King’s College London – King’s spin-out will put tooth decay in a ‘time warp’
Dentists could soon be giving your teeth a mild ‘time warp’ to encourage them to self-repair, thanks to a new device being developed by dental researchers. Reminova Ltd, a new spin-out company from King’s College London, aims to take the pain out of tooth decay treatment by electrically reversing the process to help teeth ‘remineralise’.
With 2.3 billion sufferers annually, dental caries is one of the most common preventable diseases globally. Tooth decay normally develops in several stages, starting as a microscopic defect where minerals leach out of tooth. Minerals continue to move in and out of the tooth in a natural cycle, but when too much mineral is lost, the enamel is undermined and the tooth is said to have developed a caries lesion (which can later become a physical cavity). Dentists normally treat established caries in a tooth by drilling to remove the decay and filling the tooth with a material such as amalgam or composite resin.

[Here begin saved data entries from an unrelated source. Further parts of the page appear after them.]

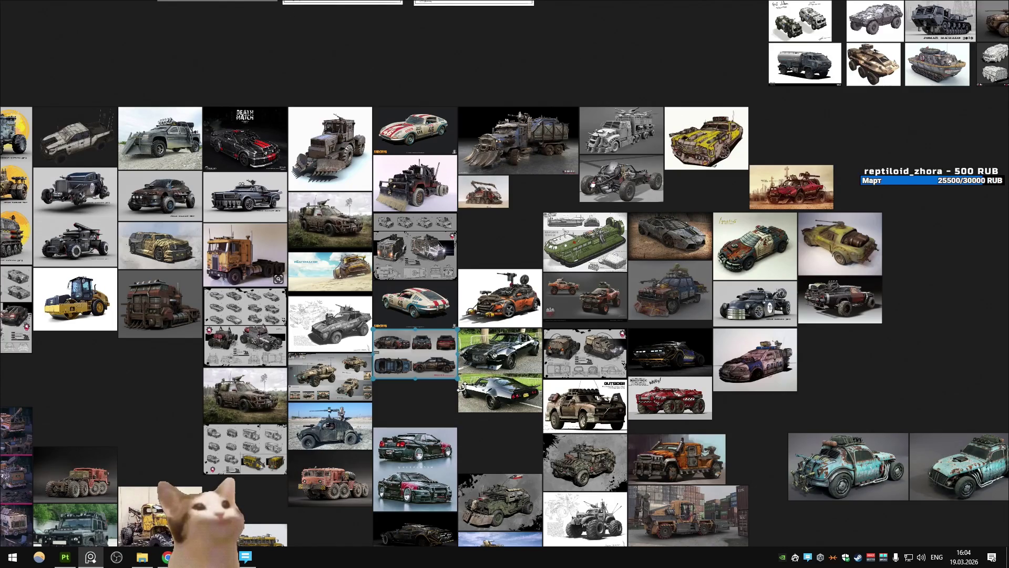
pyautogui.press('alt+Tab')
pyautogui.moveTo(462, 386); pyautogui.dragTo(390, 332)
# Hide a body piece, select the rear spoiler, and orbit around the car's rear and side
pyautogui.scroll(3)
pyautogui.scroll(-3)
pyautogui.press('h')
pyautogui.moveTo(552, 340); pyautogui.dragTo(391, 345)
pyautogui.click(390, 345)
pyautogui.moveTo(282, 350); pyautogui.dragTo(434, 329)
pyautogui.scroll(3)
pyautogui.scroll(3)
pyautogui.scroll(-3)
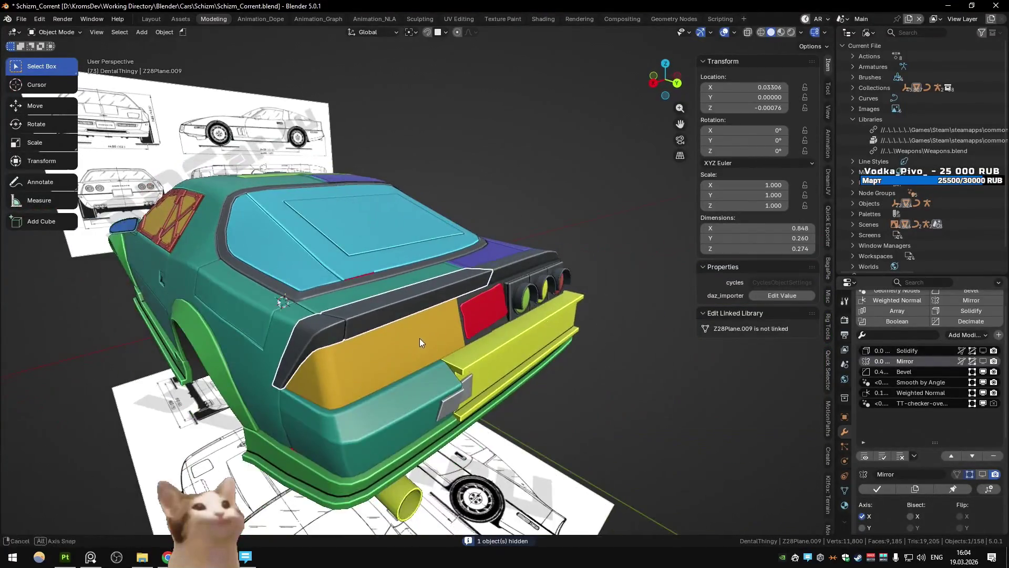
pyautogui.scroll(3)
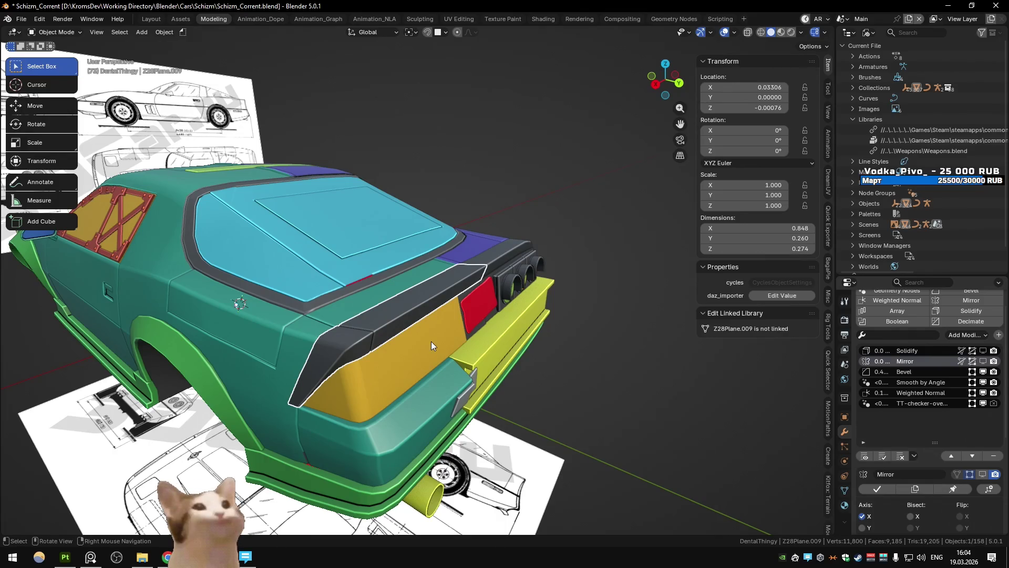
pyautogui.moveTo(443, 333); pyautogui.dragTo(497, 273)
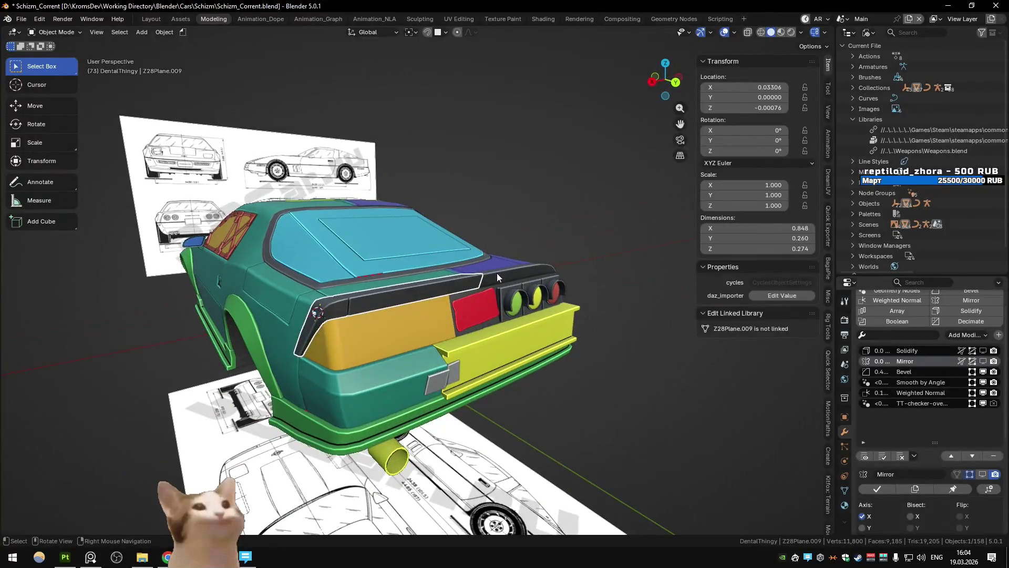
# Hide the spoiler to check the body behind, restore it, and add an object at the spoiler
pyautogui.press('h')
pyautogui.click(406, 298)
pyautogui.moveTo(406, 298); pyautogui.dragTo(466, 302)
pyautogui.press('ctrl+z')
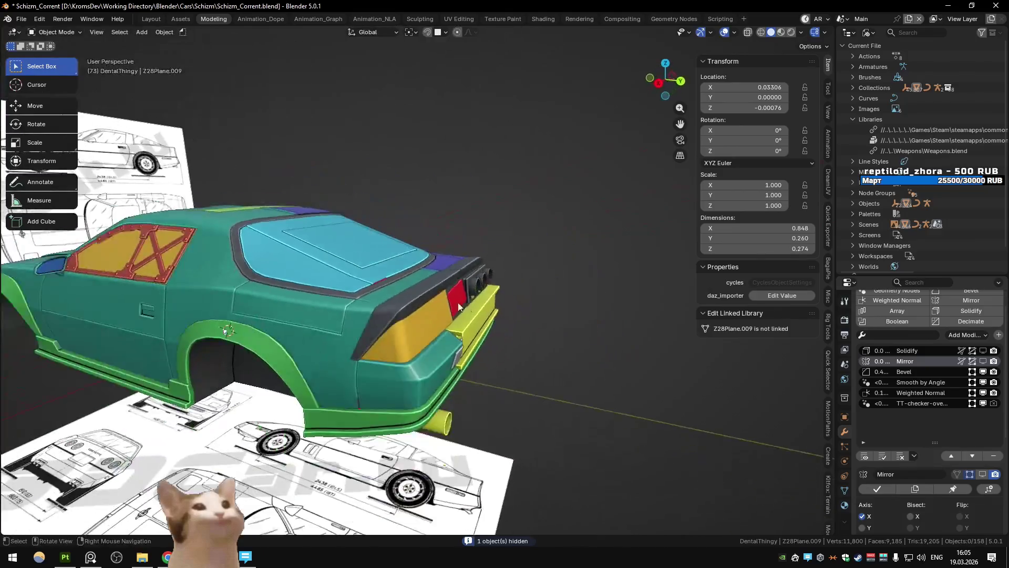
pyautogui.scroll(3)
pyautogui.rightClick(392, 324)
pyautogui.press('shift+a')
# Duplicate the rear spoiler in place after undoing an accidentally added plane
pyautogui.moveTo(388, 320)
pyautogui.click(467, 322)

Reminova Ltd takes a different approach – one that re-builds the tooth and heals it without the need for drills, needles or amalgam. By accelerating the natural process by which calcium and phosphate minerals re-enter the tooth to repair a defect, the device boosts the tooth’s natural repair process. Dentistry has been trying to harness this process for the last few decades, but the King’s breakthrough means the method could soon be in use at the dentist’s chair.
The two-step method developed by Reminova first prepares the damaged part of the enamel outer layer of the tooth, then uses a tiny electric current to ‘push’ minerals into the tooth to repair the damaged site. The defect is remineralised in a painless process that requires no drills, no injections and no filling materials. Electric currents are already used by dentists to check the pulp or nerve of a tooth; the new device uses a far smaller current than that currently used on patients and which cannot be felt by the patient.